Question

Consider the probability that no less than 92 out of 159 students will pass their college placement exams. Assume the probability that a given student will pass their college placement exam is 55%. Approximate the probability using the normal distribution. Round your answer to four decimal places.

Answer 1

Answer:

0.2843 = 28.43% probability that no less than 92 out of 159 students will pass their college placement exams.

Step-by-step explanation:

I am going to use the binomial approximation to the normal to solve this question.

Binomial probability distribution

Probability of exactly x sucesses on n repeated trials, with p probability.

Can be approximated to a normal distribution, using the expected value and the standard deviation.

The expected value of the binomial distribution is:

$E(X) = np$

The standard deviation of the binomial distribution is:

$\sqrt{V(X)} = \sqrt{np(1-p)}$

Normal probability distribution

Problems of normally distributed samples can be solved using the z-score formula.

In a set with mean $\mu$ and standard deviation $\sigma$, the zscore of a measure X is given by:

$Z = \frac{X - \mu}{\sigma}$

The Z-score measures how many standard deviations the measure is from the mean. After finding the Z-score, we look at the z-score table and find the p-value associated with this z-score. This p-value is the probability that the value of the measure is smaller than X, that is, the percentile of X. Subtracting 1 by the pvalue, we get the probability that the value of the measure is greater than X.

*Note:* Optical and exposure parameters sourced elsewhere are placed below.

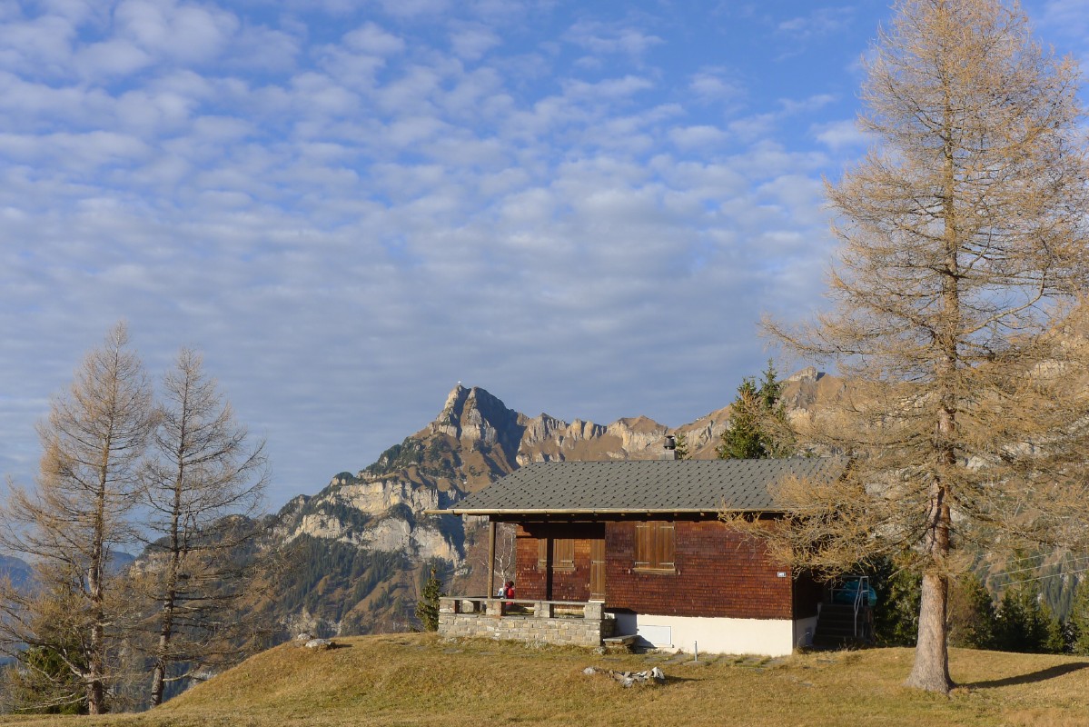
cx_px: 544
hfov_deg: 51.9
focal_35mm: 37
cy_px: 364
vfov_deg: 36.0
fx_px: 1119
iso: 80
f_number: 4
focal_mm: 7.9
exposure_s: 1/400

When we are approximating a binomial distribution to a normal one, we have that $\mu = E(X)$, $\sigma = \sqrt{V(X)}$.

In this problem, we have that:

$p = 0.55, n = 159$. So

$\mu = E(X) = 159*0.55 = 87.45$

$\sigma = \sqrt{V(X)} = \sqrt{np(1-p)} = \sqrt{159*0.55*0.45} = 6.27$

Probability that no less than 92 out of 159 students will pass their college placement exams.

No less than 92 is more than 91, which is 1 subtracted by the pvalue of Z when X = 91. So

$Z = \frac{X - \mu}{\sigma}$

$Z = \frac{91 - 87.45}{6.27}$

$Z = 0.57$

$Z = 0.57$ has a pvalue of 0.7157

1 - 0.7157 = 0.2843

0.2843 = 28.43% probability that no less than 92 out of 159 students will pass their college placement exams.